It was like staring into the eyes of a stranger.
Seth
I was itching for a fight. A real one. Not punching the fuck out of some idiot pure-blood. That didn’t cool the fire in my blood. I wanted a real fight.
“Are you going to sit down, or will you keep pacing until you burn a track in the hardwood floors?”
Unfortunately since I was in the Dean of the Covenant’s office, there would be no fighting.
Turning to where Marcus Andros sat behind a huge-ass mahogany desk, there was no missing the tall and forever silent Sentinel standing directly to his right.
Alexander.
The man Alex was named after. Her father. A badass Sentinel who even I didn’t screw with. He didn’t speak, because the asshole Council elder who was no more had cut his tongue out years back.
I folded my arms. “What are you doing about what’s happening here?”
“Nothing. I figured that was the best course of action,” he replied drolly. “Just let them kill each other.”

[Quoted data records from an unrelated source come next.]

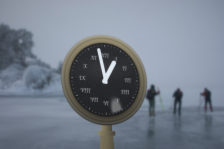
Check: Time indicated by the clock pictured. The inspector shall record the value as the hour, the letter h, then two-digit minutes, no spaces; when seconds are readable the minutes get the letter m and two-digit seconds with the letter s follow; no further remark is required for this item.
12h58
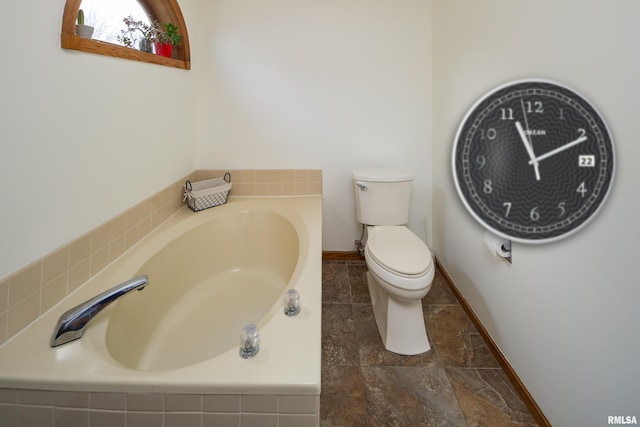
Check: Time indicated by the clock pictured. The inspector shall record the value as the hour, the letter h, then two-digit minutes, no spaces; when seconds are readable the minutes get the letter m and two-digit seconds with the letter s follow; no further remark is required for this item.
11h10m58s
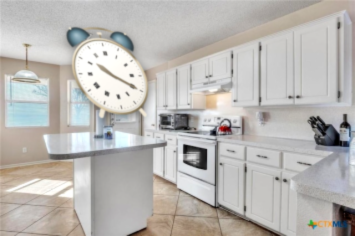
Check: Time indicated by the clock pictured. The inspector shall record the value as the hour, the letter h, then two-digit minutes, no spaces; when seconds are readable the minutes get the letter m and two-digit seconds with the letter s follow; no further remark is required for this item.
10h20
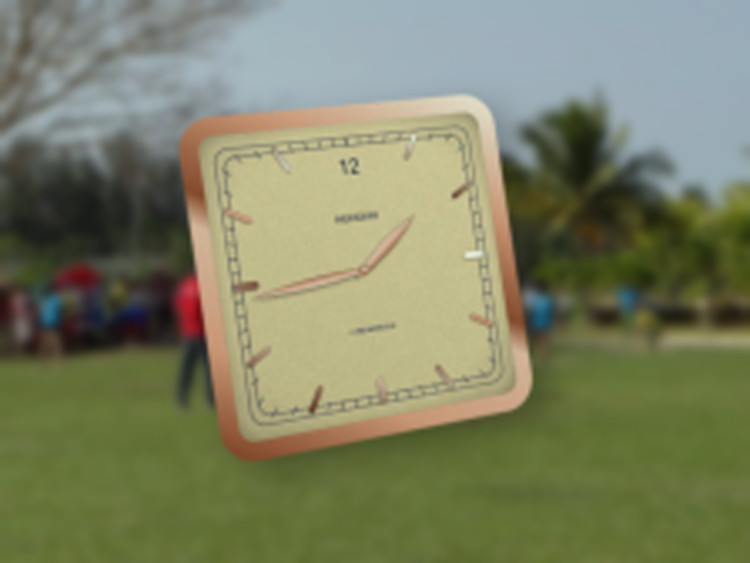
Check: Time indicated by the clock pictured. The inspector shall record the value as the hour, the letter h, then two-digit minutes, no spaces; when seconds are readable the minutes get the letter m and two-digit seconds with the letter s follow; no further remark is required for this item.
1h44
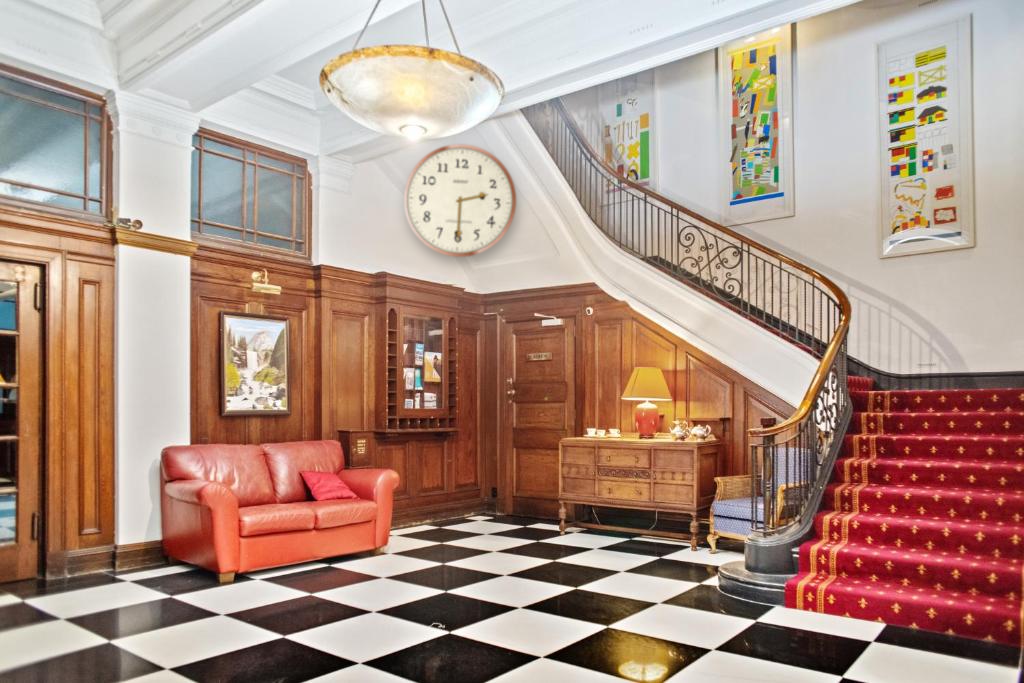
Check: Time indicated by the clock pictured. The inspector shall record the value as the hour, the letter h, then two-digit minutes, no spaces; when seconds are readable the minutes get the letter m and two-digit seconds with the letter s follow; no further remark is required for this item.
2h30
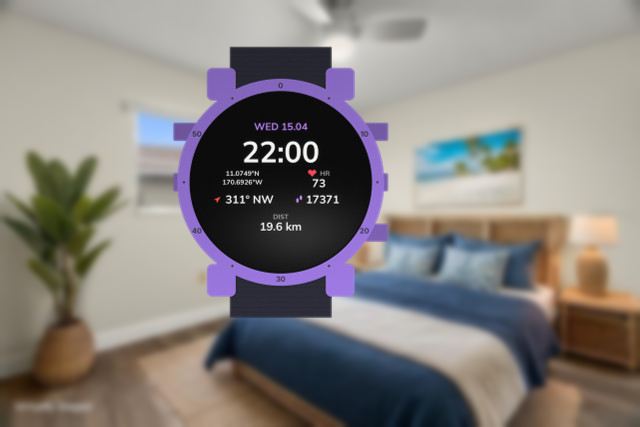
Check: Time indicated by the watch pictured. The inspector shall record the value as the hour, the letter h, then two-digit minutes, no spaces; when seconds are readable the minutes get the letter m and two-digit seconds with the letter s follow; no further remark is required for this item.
22h00
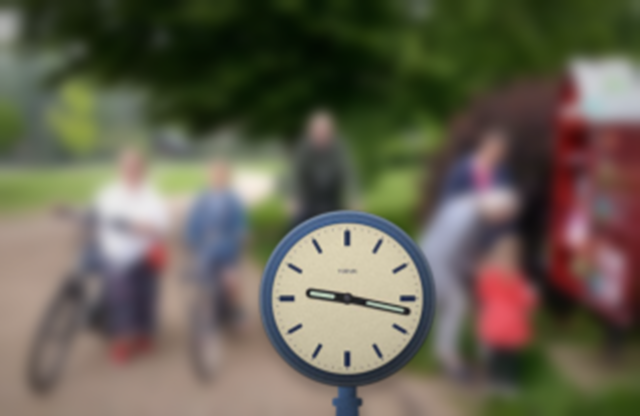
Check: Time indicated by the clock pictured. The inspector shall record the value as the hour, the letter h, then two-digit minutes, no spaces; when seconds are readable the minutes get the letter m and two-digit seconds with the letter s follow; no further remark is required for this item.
9h17
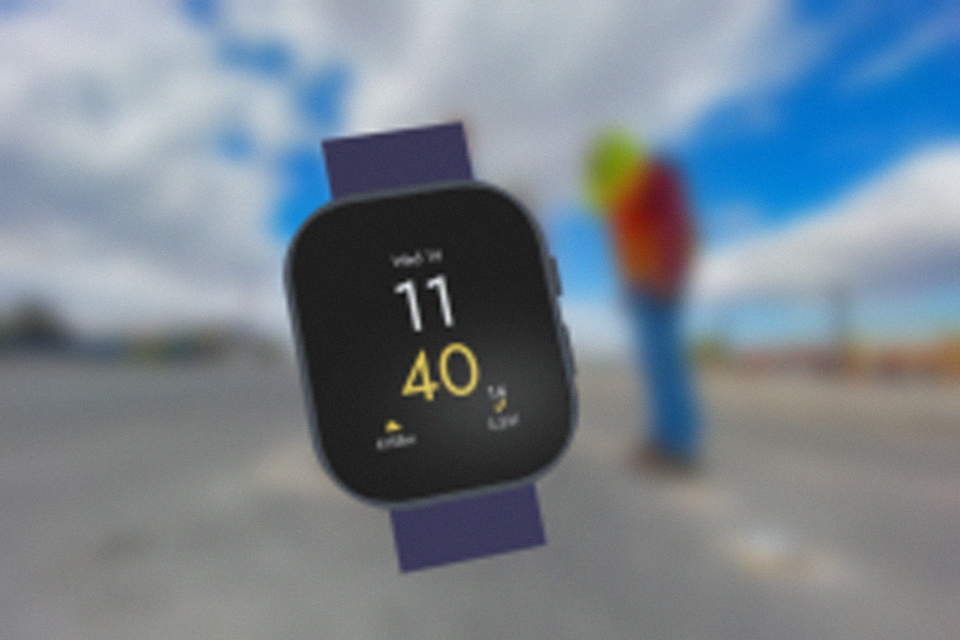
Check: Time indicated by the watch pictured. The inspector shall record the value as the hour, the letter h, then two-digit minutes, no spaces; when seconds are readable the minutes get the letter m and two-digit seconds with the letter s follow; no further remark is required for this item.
11h40
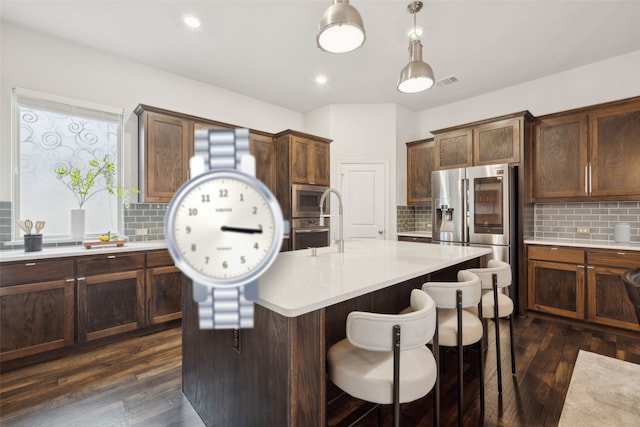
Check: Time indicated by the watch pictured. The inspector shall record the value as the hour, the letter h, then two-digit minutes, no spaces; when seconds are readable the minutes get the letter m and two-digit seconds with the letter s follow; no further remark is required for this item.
3h16
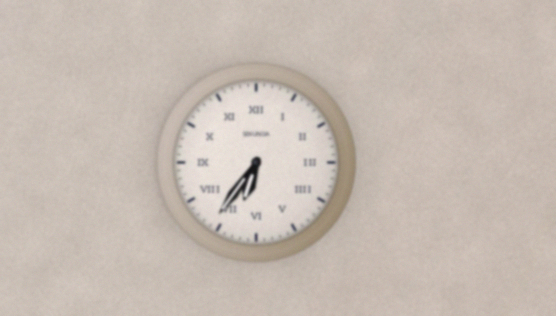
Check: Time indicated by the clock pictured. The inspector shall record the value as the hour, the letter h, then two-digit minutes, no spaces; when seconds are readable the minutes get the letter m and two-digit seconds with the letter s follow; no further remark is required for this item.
6h36
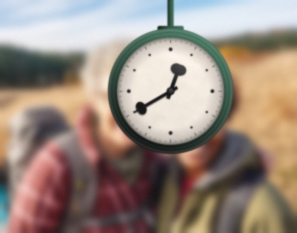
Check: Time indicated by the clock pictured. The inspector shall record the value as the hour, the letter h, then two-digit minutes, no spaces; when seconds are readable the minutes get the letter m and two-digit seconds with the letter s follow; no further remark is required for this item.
12h40
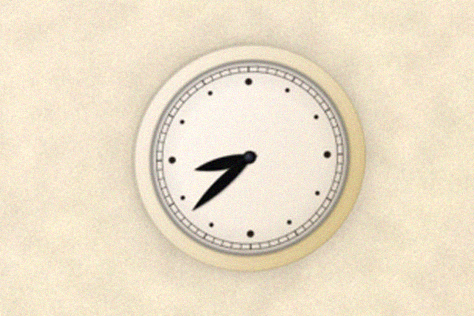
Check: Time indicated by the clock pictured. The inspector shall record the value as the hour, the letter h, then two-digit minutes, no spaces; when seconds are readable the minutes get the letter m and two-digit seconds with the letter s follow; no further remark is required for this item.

“That’s what it appears to me.” I kept a watchful eye on Alexander. “What happened today isn’t an isolated event. Since I showed up here, they’ve been at each other’s throats. The fighting—pures setting halfs on fire. Using compulsions?”
He rose from his seat. “I know what has been happening on my campus, Seth. Do you think I’m okay with that? That I haven’t been dedicating every extra resource we have to keeping things calm around here?” He stalked around the desk and stopped in front of me. Alexander moved in tandem with him. “In case you’ve forgotten, I have more than half of my Sentinels and Guards safe-guarding the Covenant against the possibility of shades or Titans. You know damn well that things have gone silent where they’re concerned, but that won’t last long.”
Of course I knew that. Shit kept me awake at night, but that wasn’t what was making me want to rip someone in two. “What about this Felecia girl? What is happening to the fuckers who did that to her?”
Marcus exhaled heavily as he turned his gaze to the window that overlooked the quad. “We don’t know who was responsible. She was under a compulsion. She has no recollection of who did it.”
“Then neuter all the damn pure-bloods on campus.”
His gaze shot to mine.
Alexander smirked, apparently approving of my suggestion.
“You think I don’t want to?” Marcus’s voice was low, deadly calm. “What was done to that girl was beyond reprehensible. And we are doing everything to track where she was and who could possibly have seen her. If anyone knows anything, they are not talking, either because they chose not to or because they themselves are frightened.”
My jaw worked. Today was the first I’d heard about the girl and what had happened to her, and I knew—fuck, I knew—she wasn’t the first and she wouldn’t be the last. It made me think of what was done to . . . to Alex when we’d been at the Council in the Catskills. Her drink had been drugged, and well, that had been a fucking mess I hadn’t exactly helped with.
Marcus turned around and picked up a mug. I imagined there was some hard liquor in that brown cup. “You could’ve killed that kid, Seth.”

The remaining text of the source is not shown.